Moderated by Dinesh Pai, Vice-President at Zerodha, the panel brought together some of India’s most influential fintech minds. The session offered a rare peek into the unfiltered mindset of founders who’ve not only built iconic companies but also redefined consumer behavior across sectors.
As they dissected what it takes to scale in India, one theme echoed throughout: real entrepreneurship is the art of going anti-gravity.
Going Against the Grain: “You’re Going Anti-Gravity”
Sharma wasn’t defending mediocrity. He was spotlighting the determination it takes to build anything that works in India. His admiration for Swiggy stemmed from their relentless, ground-level execution—not just their tech stack.
“When you’re building a startup, you’re going anti-gravity. Basically, you are opposing something that exists.”
This defiance is not poetic—it’s punishing. Founders face resistance from the market, regulators, even within their own teams. But, Sharma believes, resistance is proof you’re on the right path.
Resilience Before Recognition
Startups are often romanticized. Sharma, however, offered a dose of realism. Emotional resilience isn’t optional—it’s essential.
“First of all, if you are locked like a fainted heart—‘this happened, what will I do?’—then this is not for you.”
Jitendra Gupta took it a step further:
“The staying put for a long time is the only way to grow in these kinds of businesses. You need to have that cockroach mentality—come what may, you will stay put.”
In the world of entrepreneurship, survival precedes scale.
Dream Audaciously, Build Deliberately
Behind every enduring startup is a founder with a bold, sometimes outrageous vision. Sharma emphasized that without such ambition, momentum dies.
“You have to have an audacious ambition of changing something or other that exists today as a contemporary.”
This drive—to reimagine and reshape—is what separates innovators from imitators.
The Reality of Repetition
Founders often envision product launches, media coverage, and exponential growth. But the real work? It’s far more repetitive.
Gupta drove home the truth:
“You have to keep doing the same boring things every day, every week, every month.”
Progress lives in persistence. Glamour fades; routines endure.
Start With the Core: Who’s the Customer?
In a world full of pitch decks and MVPs, many founders overlook the fundamental question: who are we solving for?
Alok Bansal made it plain:
“First of all, people need to understand very basic—who is the customer, and what is the problem of the customer you're trying to solve.”

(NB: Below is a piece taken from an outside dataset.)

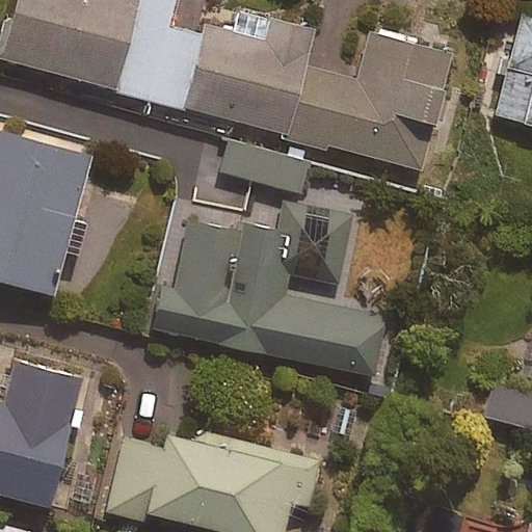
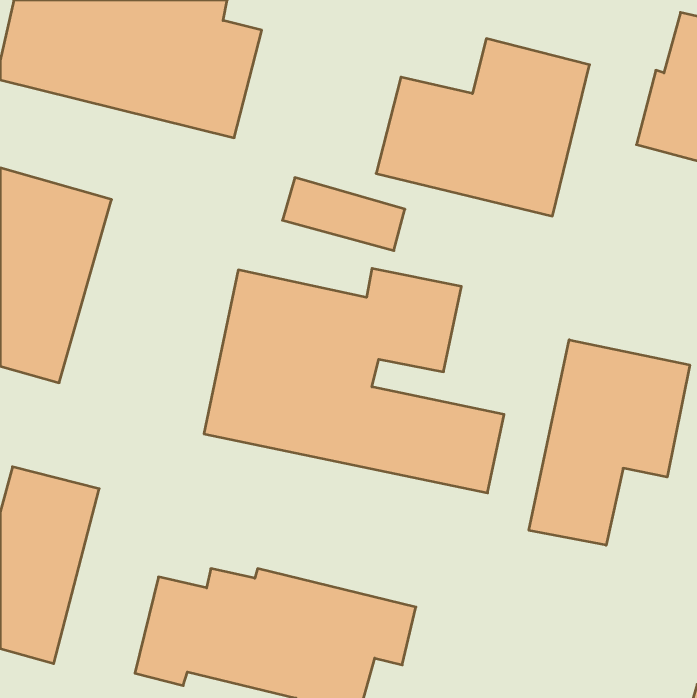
building: [182,19,315,135] -> none
building: none -> [529,340,690,545]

If you don’t know your user’s pain, your product doesn’t stand a chance.
Solve Smart, Stay Sustainable
Identifying the problem is just the beginning. The next challenge: solve it efficiently and profitably.
“Do you have a way to solve it in an efficient manner where you can make money?”
— Alok Bansal
Ideas are abundant. Sustainable models are rare.
Endure the Pain. Reap the Reward.
Building a startup is not just about grit—it’s about grit that lasts. And those who persevere are rewarded with more than just capital.
“If you don’t mind the pain, then it’s very rewarding. You will solve problems for billions of people. You will get rewarded for it—very well.”
— Sachin Bansal
Impact is the real ROI.
Zero-One Thinking
For many founders, the startup isn’t just a venture—it’s a life mission. There’s no backup plan. Just the road ahead.
“It is actually a zero-one game. And if you're willing to put five, ten, twenty years of your life into something—value, right?”
— Alok Bansal
It’s an all-in mindset that defines the true entrepreneur.
More Than a Swiggy Soundbite
Sharma’s Swiggy remark wasn’t a sidestep of innovation—it was a redefinition of it. True innovation, he reminded us, is not about futuristic buzzwords. It’s about solving real problems with relentless consistency.
In a country where power cuts still disrupt online payments and deliveries dodge potholes and red tape, making everyday services reliable is no less revolutionary than building the next AI breakthrough.
So when Sharma celebrates Swiggy, he’s not celebrating delivery—he’s saluting endurance. That’s what makes a startup succeed. That’s what earns you the right to dream.